> [GIVEN RECORDS]
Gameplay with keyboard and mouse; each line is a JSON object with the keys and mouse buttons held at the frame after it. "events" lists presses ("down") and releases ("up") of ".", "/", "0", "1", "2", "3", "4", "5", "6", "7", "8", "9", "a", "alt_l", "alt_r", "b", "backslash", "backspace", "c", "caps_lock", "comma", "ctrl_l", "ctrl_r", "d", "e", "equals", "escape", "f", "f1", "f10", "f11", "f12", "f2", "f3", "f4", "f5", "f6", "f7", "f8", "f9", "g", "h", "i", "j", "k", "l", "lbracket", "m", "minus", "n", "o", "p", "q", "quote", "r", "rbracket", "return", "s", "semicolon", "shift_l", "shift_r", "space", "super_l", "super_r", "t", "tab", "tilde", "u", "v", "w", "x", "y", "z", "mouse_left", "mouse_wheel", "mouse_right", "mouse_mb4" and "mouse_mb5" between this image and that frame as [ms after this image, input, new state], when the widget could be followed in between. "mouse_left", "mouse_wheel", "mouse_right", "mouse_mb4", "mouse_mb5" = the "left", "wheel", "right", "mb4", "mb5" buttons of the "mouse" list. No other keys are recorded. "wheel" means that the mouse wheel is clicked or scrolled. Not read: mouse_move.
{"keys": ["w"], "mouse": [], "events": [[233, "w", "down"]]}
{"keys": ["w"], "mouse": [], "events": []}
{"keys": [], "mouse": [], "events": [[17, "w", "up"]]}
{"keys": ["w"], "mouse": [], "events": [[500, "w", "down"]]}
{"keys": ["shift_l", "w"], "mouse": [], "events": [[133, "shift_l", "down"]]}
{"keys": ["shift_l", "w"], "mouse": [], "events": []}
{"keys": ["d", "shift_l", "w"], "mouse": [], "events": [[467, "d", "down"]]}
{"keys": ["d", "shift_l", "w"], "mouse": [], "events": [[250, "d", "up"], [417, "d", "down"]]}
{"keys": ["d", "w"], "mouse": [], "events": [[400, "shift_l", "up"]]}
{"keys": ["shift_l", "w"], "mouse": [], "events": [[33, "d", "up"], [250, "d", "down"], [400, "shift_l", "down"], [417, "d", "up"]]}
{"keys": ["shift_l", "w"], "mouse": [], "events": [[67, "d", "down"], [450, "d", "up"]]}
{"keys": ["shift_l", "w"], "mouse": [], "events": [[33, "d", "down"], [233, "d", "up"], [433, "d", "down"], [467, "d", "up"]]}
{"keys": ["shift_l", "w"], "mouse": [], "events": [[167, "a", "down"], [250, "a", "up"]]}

> [WHAT IS EXPECTED] For this task, retype the material exactly, line for line.

> [TASK ANSWER]
Gameplay with keyboard and mouse; each line is a JSON object with the keys and mouse buttons held at the frame after it. "events" lists presses ("down") and releases ("up") of ".", "/", "0", "1", "2", "3", "4", "5", "6", "7", "8", "9", "a", "alt_l", "alt_r", "b", "backslash", "backspace", "c", "caps_lock", "comma", "ctrl_l", "ctrl_r", "d", "e", "equals", "escape", "f", "f1", "f10", "f11", "f12", "f2", "f3", "f4", "f5", "f6", "f7", "f8", "f9", "g", "h", "i", "j", "k", "l", "lbracket", "m", "minus", "n", "o", "p", "q", "quote", "r", "rbracket", "return", "s", "semicolon", "shift_l", "shift_r", "space", "super_l", "super_r", "t", "tab", "tilde", "u", "v", "w", "x", "y", "z", "mouse_left", "mouse_wheel", "mouse_right", "mouse_mb4" and "mouse_mb5" between this image and that frame as [ms after this image, input, new state], when the widget could be followed in between. "mouse_left", "mouse_wheel", "mouse_right", "mouse_mb4", "mouse_mb5" = the "left", "wheel", "right", "mb4", "mb5" buttons of the "mouse" list. No other keys are recorded. "wheel" means that the mouse wheel is clicked or scrolled. Not read: mouse_move.
{"keys": ["w"], "mouse": [], "events": [[233, "w", "down"]]}
{"keys": ["w"], "mouse": [], "events": []}
{"keys": [], "mouse": [], "events": [[17, "w", "up"]]}
{"keys": ["w"], "mouse": [], "events": [[500, "w", "down"]]}
{"keys": ["shift_l", "w"], "mouse": [], "events": [[133, "shift_l", "down"]]}
{"keys": ["shift_l", "w"], "mouse": [], "events": []}
{"keys": ["d", "shift_l", "w"], "mouse": [], "events": [[467, "d", "down"]]}
{"keys": ["d", "shift_l", "w"], "mouse": [], "events": [[250, "d", "up"], [417, "d", "down"]]}
{"keys": ["d", "w"], "mouse": [], "events": [[400, "shift_l", "up"]]}
{"keys": ["shift_l", "w"], "mouse": [], "events": [[33, "d", "up"], [250, "d", "down"], [400, "shift_l", "down"], [417, "d", "up"]]}
{"keys": ["shift_l", "w"], "mouse": [], "events": [[67, "d", "down"], [450, "d", "up"]]}
{"keys": ["shift_l", "w"], "mouse": [], "events": [[33, "d", "down"], [233, "d", "up"], [433, "d", "down"], [467, "d", "up"]]}
{"keys": ["shift_l", "w"], "mouse": [], "events": [[167, "a", "down"], [250, "a", "up"]]}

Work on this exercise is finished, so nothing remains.